[INFORMATION Boundary: Start]

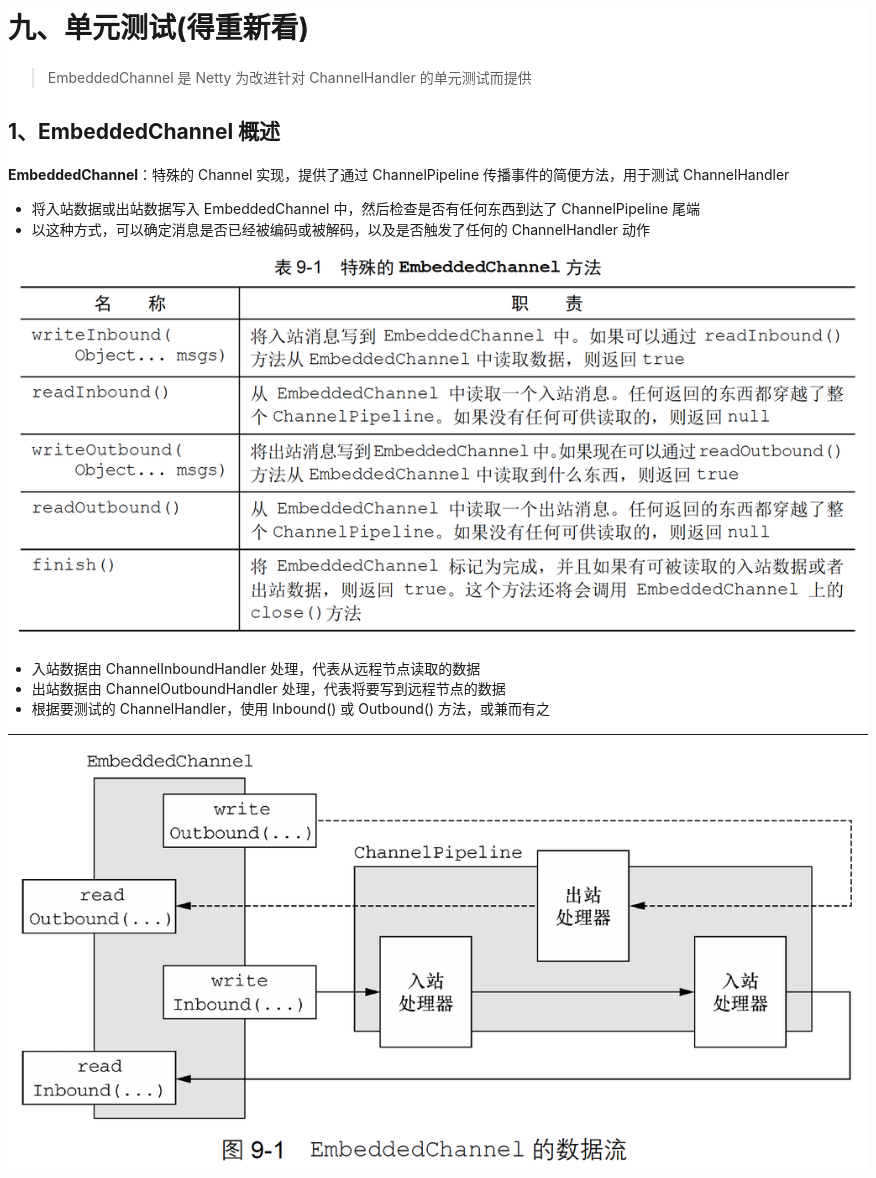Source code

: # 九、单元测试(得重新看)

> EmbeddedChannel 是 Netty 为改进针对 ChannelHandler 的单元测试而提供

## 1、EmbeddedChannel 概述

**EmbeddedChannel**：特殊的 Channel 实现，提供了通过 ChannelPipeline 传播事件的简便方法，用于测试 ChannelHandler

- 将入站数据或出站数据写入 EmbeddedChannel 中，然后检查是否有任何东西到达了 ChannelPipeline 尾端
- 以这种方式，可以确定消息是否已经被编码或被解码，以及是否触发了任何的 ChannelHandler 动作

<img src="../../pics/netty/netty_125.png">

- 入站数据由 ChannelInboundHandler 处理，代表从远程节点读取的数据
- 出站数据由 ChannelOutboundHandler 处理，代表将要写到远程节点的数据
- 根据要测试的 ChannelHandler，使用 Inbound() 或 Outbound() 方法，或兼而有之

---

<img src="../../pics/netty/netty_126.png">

[INFORMATION Boundary: End]
[INFORMATION Boundary: Start]

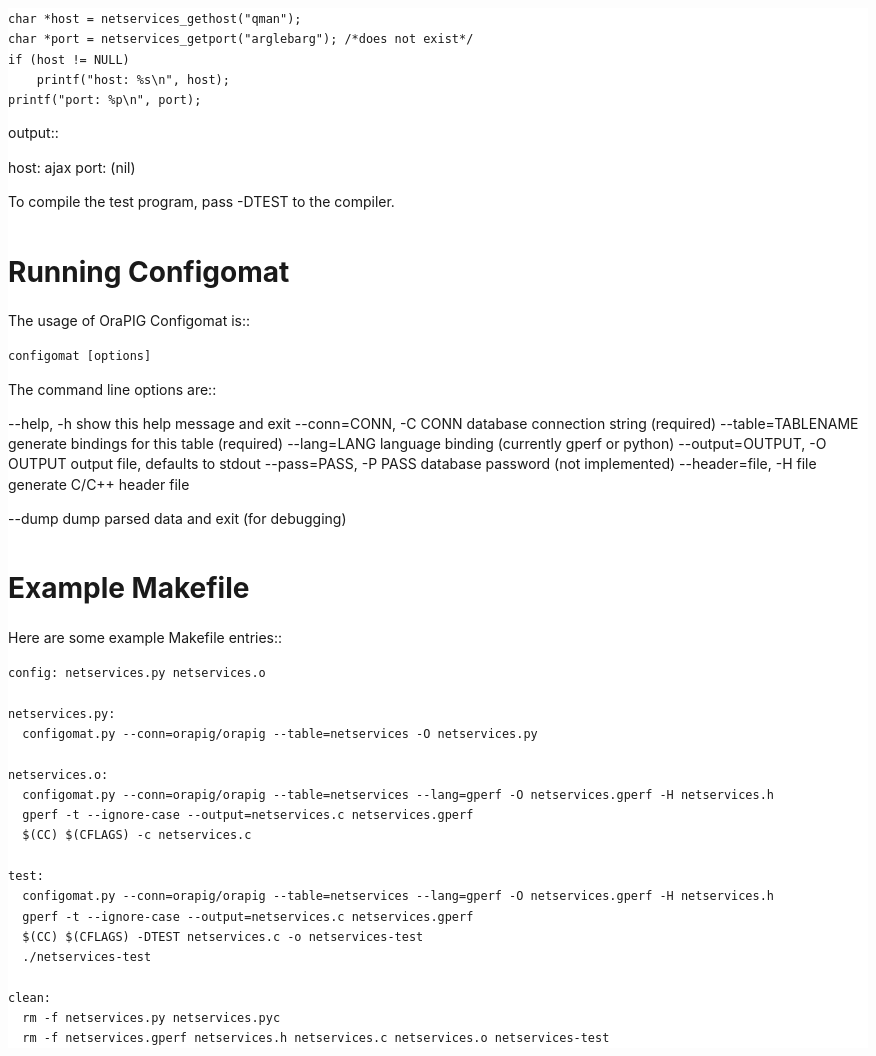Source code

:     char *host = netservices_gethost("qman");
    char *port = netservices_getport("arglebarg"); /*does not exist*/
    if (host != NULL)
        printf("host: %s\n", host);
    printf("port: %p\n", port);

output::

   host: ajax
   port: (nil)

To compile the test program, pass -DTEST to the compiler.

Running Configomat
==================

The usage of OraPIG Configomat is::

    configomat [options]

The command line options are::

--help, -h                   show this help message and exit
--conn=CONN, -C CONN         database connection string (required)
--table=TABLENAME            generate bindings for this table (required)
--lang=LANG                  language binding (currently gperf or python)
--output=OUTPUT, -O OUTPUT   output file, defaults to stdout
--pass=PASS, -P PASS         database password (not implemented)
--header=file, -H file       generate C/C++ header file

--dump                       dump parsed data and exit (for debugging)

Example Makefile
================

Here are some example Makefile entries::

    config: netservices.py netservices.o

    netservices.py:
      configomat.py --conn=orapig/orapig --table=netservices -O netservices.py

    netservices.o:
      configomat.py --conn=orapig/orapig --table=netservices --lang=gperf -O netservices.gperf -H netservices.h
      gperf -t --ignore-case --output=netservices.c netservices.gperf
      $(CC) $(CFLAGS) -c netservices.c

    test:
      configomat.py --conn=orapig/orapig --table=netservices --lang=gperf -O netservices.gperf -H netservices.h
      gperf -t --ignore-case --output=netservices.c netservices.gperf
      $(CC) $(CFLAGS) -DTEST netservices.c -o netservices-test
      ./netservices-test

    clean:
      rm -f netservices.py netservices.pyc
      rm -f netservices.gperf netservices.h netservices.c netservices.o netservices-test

[INFORMATION Boundary: End]
[INFORMATION Boundary: Start]

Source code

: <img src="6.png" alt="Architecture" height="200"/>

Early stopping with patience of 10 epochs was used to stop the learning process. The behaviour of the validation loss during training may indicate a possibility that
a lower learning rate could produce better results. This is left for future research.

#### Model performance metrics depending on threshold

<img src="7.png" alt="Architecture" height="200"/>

[INFORMATION Boundary: End]

BRIEF: Starting with the line above that holds "--pass=PASS, -P PASS" and stopping with the line that holds "rm -f netservices.py netservices.pyc", reproduce each line exactly, omitting all other lines.

EXPECTED ANSWER:
--pass=PASS, -P PASS         database password (not implemented)
--header=file, -H file       generate C/C++ header file

--dump                       dump parsed data and exit (for debugging)

Example Makefile
================

Here are some example Makefile entries::

    config: netservices.py netservices.o

    netservices.py:
      configomat.py --conn=orapig/orapig --table=netservices -O netservices.py

    netservices.o:
      configomat.py --conn=orapig/orapig --table=netservices --lang=gperf -O netservices.gperf -H netservices.h
      gperf -t --ignore-case --output=netservices.c netservices.gperf
      $(CC) $(CFLAGS) -c netservices.c

    test:
      configomat.py --conn=orapig/orapig --table=netservices --lang=gperf -O netservices.gperf -H netservices.h
      gperf -t --ignore-case --output=netservices.c netservices.gperf
      $(CC) $(CFLAGS) -DTEST netservices.c -o netservices-test
      ./netservices-test

    clean:
      rm -f netservices.py netservices.pyc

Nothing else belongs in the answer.